Insurance executives are observing a greater degree of anxiety among providers as they try to build their networks in an evolving era of healthcare.

Key Points

INSURANCE EXECUTIVES ARE observing a greater degree of anxiety among providers as they try to build their networks in an evolving era of healthcare. Now a year after President Obama signed health reform into law, administrators continue to wrangle over implementation.

Medical-loss ratio rules reserve a slim 15% to 20% for insurers' overhead and profit, which puts insurers in conflict with providers as they strive to create efficiencies.

The only answer is for all factions of healthcare to stop battling each other and work together, says Douglas L. Chaet, senior vice president of contracting and provider networks at Philadelphia-based Independence Blue Cross (IBX). Although negotiations with providers historically have been contentious, the uncertainty is leading some provider networks to try to "grab what they can" and stockpile revenue with whatever additional reimbursement they can eke out to prepare for future cuts, he says.

"Unfortunately, a lot of those types of organizations are going to be at a competitive disadvantage if they wait too long," Chaet says.

Joel Hoffman, senior vice president with Ingenix Consulting, says the old negotiating tactics-in which patient volume is used as leverage-are not working anymore. Providers are being rewarded for value and quality, not quantity.

"The new focus is on becoming more efficient," Hoffman says. "Ultimately it's going to be all about driving efficiency and demonstrating value."

The preferred way to achieve value is for hospitals, physicians and insurers to collaborate at the local level to bring costs down, increase access and provide quality care. Hoffman says the current landscape is an untenable situation, and innovative organizations know they need to work together on solutions.

Among the challenges confronting insurers is the need to enlist enough primary-care physicians to cover what is expected to be an influx of new patients gaining access to healthcare under the reform. However, with a national shortage of primary-care physicians, some insurers are getting creative to lure them to their networks.

Independence Blue Cross for example, set aside $45 million last year in increased incentives for primary-care physicians. The physicians who took advantage of all the incentives were able to double their base reimbursements.

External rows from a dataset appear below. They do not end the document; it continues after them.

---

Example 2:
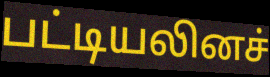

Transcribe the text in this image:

பட்டியலினச்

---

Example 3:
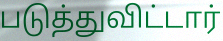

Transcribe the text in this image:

படுத்துவிட்டார்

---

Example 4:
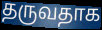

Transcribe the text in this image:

தருவதாக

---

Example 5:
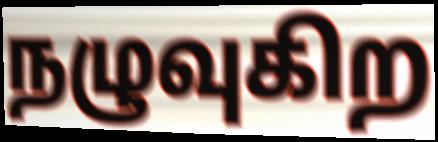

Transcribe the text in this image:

நழுவுகிறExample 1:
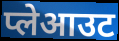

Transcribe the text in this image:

प्लेआउट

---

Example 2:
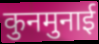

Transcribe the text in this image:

कुनमुनाई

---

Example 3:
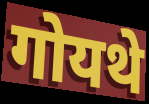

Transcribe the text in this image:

गोयथे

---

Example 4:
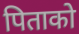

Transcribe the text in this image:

पिताको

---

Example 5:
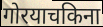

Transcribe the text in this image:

गोरयाचकिनाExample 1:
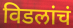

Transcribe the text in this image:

विडलांचं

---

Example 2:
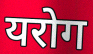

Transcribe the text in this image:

यरोग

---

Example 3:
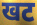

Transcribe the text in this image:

खट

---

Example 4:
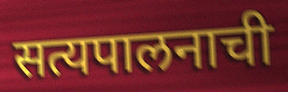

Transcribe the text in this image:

सत्यपालनाची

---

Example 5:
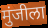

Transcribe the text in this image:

मुंजीलाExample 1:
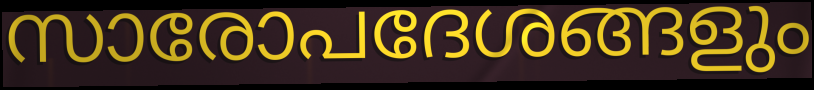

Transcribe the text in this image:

സാരോപദേശങ്ങളും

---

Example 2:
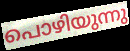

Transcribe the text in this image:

പൊഴിയുന്നു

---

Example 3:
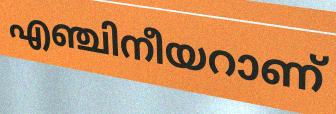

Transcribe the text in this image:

എഞ്ചിനീയറാണ്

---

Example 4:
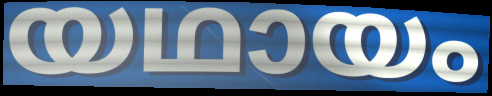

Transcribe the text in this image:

യഥായം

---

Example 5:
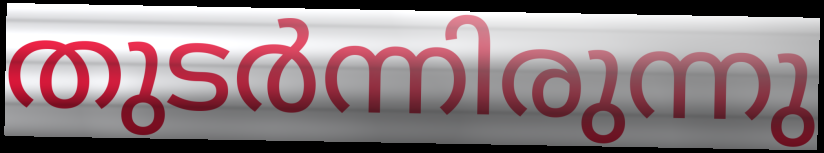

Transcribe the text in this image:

തുടർന്നിരുന്നു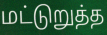
மட்டுறுத்த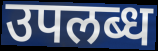
उपलब्ध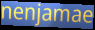
nenjamaeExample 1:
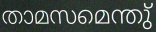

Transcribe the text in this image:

താമസമെന്തു്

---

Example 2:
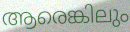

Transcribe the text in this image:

ആരെങ്കിലും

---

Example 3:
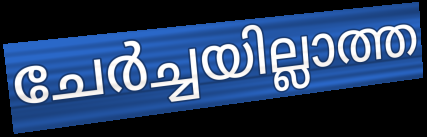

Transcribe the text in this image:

ചേർച്ചയില്ലാത്ത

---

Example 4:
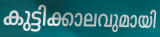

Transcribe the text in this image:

കുട്ടിക്കാലവുമായി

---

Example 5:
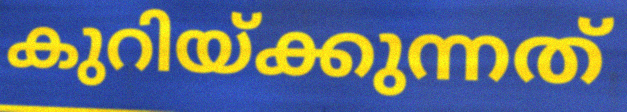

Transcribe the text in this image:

കുറിയ്ക്കുന്നത്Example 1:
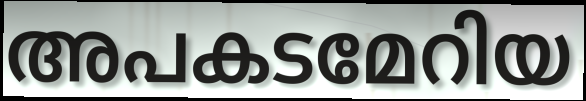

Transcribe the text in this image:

അപകടമേറിയ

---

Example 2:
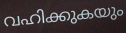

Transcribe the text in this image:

വഹിക്കുകയും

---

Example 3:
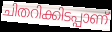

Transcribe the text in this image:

ചിതറിക്കിടപ്പാണ്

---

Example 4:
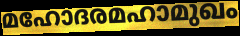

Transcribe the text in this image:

മഹോദരമഹാമുഖം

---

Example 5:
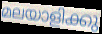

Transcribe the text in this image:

മലയാളിക്കുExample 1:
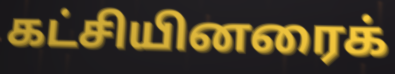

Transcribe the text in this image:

கட்சியினரைக்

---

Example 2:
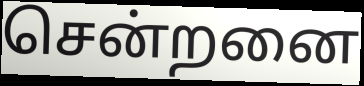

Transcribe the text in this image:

சென்றனை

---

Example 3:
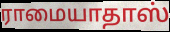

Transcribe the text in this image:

ராமையாதாஸ்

"We wanted to make a statement," he says. "We wanted everyone to know how incredibly important primary care is to the delivery of healthcare."

Too little attention was paid to primary care physicians over the years, as reimbursements dwindled and specialty care skyrocketed, Chaet says. Now, primary care doctors are questioning their ability to survive in a climate where new and expensive technology is embraced as a means to demonstrate quality care.

IBX launched its program after learning overhead costs were pushing them to leave private practice and become hospital employees.

"We want to make sure this market becomes a haven to the very best primary-care physicians," he says. "If there were primary-care physicians interested in relocating, we want them to very clearly see that Philadelphia is a place they could thrive."

Chaet says IBX prefers private-practice care because: physicians are more productive; they tend to practice autonomously; and they are more engaged than salaried hospital employees.

When physicians-not hospitals-drive the delivery system, care becomes more community-based and less dependent on expensive and high-tech acute care, he says.

"Patients who are effectively managed by primary-care physicians have better outcomes, and they're happier," he says.

Carl King, head of Aetna's national networks and contracting services says healthcare reform is pushing physicians to give up private practice. Much of the motivation stems from the sheer complexity of practice management.